Return, word for word, the line that contains "respondents at final |" and every line after it through the end of the records.

++++ RECORDS FOR THE TASK

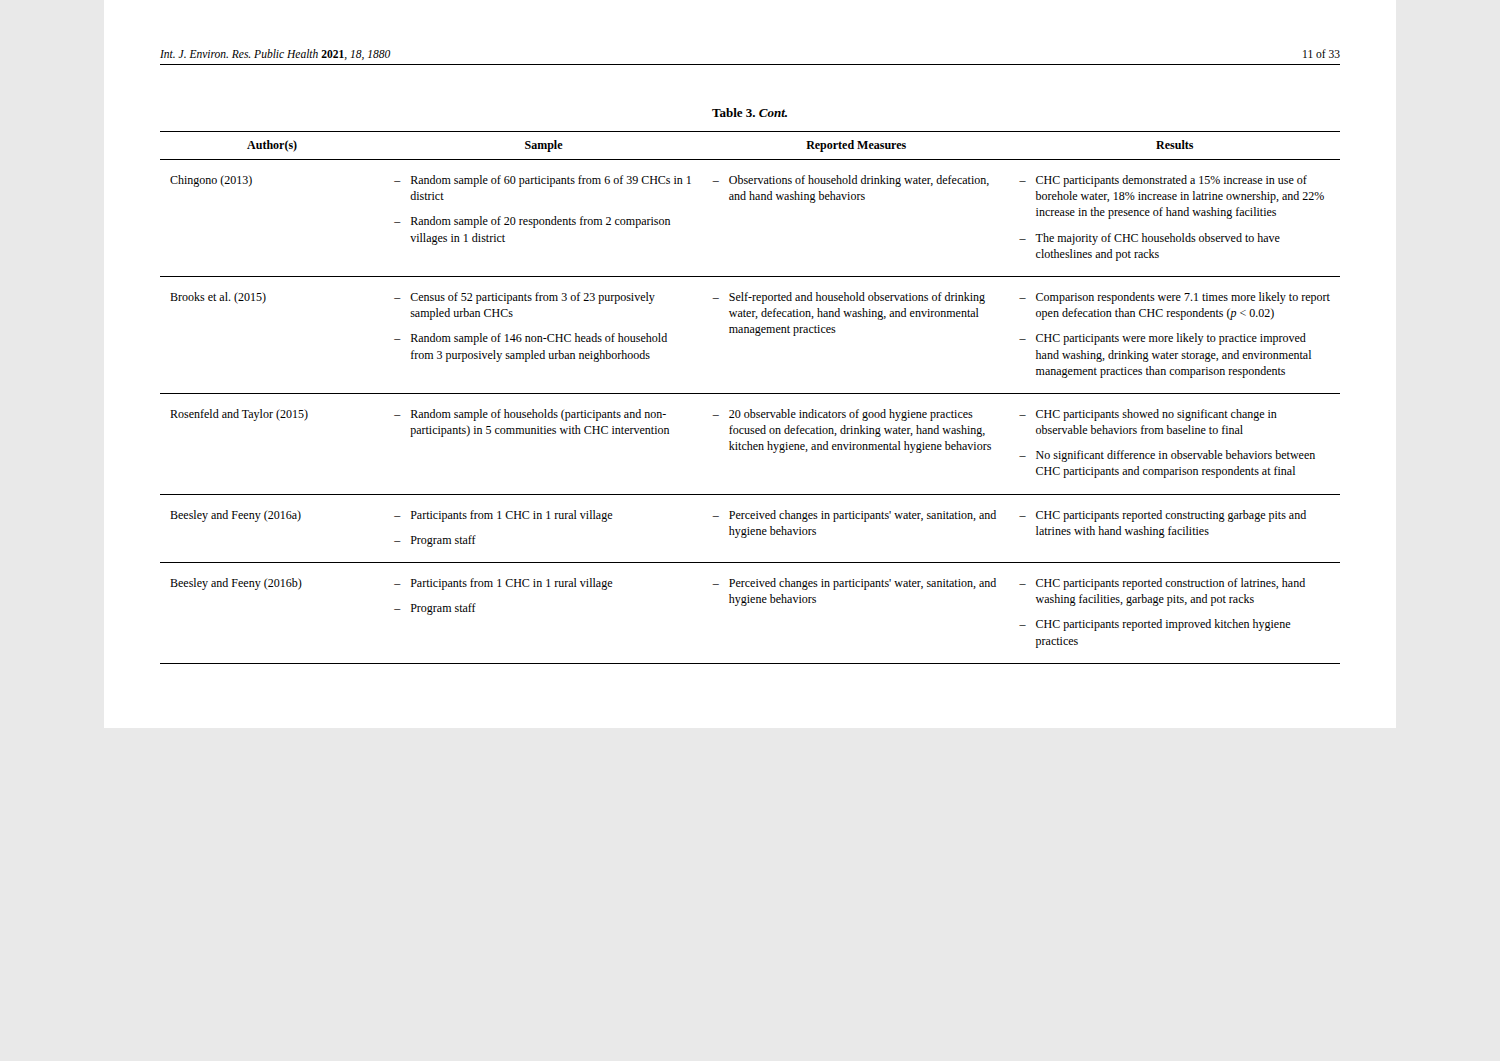Int. J. Environ. Res. Public Health 2021, 18, 1880
11 of 33
Table 3. Cont.
| Author(s) | Sample | Reported Measures | Results |
| --- | --- | --- | --- |
| Chingono (2013) | Random sample of 60 participants from 6 of 39 CHCs in 1 district Random sample of 20 respondents from 2 comparison villages in 1 district | Observations of household drinking water, defecation, and hand washing behaviors | CHC participants demonstrated a 15% increase in use of borehole water, 18% increase in latrine ownership, and 22% increase in the presence of hand washing facilities The majority of CHC households observed to have clotheslines and pot racks |
| Brooks et al. (2015) | Census of 52 participants from 3 of 23 purposively sampled urban CHCs Random sample of 146 non-CHC heads of household from 3 purposively sampled urban neighborhoods | Self-reported and household observations of drinking water, defecation, hand washing, and environmental management practices | Comparison respondents were 7.1 times more likely to report open defecation than CHC respondents ( p < 0.02) CHC participants were more likely to practice improved hand washing, drinking water storage, and environmental management practices than comparison respondents |
| Rosenfeld and Taylor (2015) | Random sample of households (participants and non-participants) in 5 communities with CHC intervention | 20 observable indicators of good hygiene practices focused on defecation, drinking water, hand washing, kitchen hygiene, and environmental hygiene behaviors | CHC participants showed no significant change in observable behaviors from baseline to final No significant difference in observable behaviors between CHC participants and comparison respondents at final |
| Beesley and Feeny (2016a) | Participants from 1 CHC in 1 rural village Program staff | Perceived changes in participants' water, sanitation, and hygiene behaviors | CHC participants reported constructing garbage pits and latrines with hand washing facilities |
| Beesley and Feeny (2016b) | Participants from 1 CHC in 1 rural village Program staff | Perceived changes in participants' water, sanitation, and hygiene behaviors | CHC participants reported construction of latrines, hand washing facilities, garbage pits, and pot racks CHC participants reported improved kitchen hygiene practices |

++++++++

→ **RESPONSE BELOW**:
| Rosenfeld and Taylor (2015) | Random sample of households (participants and non-participants) in 5 communities with CHC intervention | 20 observable indicators of good hygiene practices focused on defecation, drinking water, hand washing, kitchen hygiene, and environmental hygiene behaviors | CHC participants showed no significant change in observable behaviors from baseline to final No significant difference in observable behaviors between CHC participants and comparison respondents at final |
| Beesley and Feeny (2016a) | Participants from 1 CHC in 1 rural village Program staff | Perceived changes in participants' water, sanitation, and hygiene behaviors | CHC participants reported constructing garbage pits and latrines with hand washing facilities |
| Beesley and Feeny (2016b) | Participants from 1 CHC in 1 rural village Program staff | Perceived changes in participants' water, sanitation, and hygiene behaviors | CHC participants reported construction of latrines, hand washing facilities, garbage pits, and pot racks CHC participants reported improved kitchen hygiene practices |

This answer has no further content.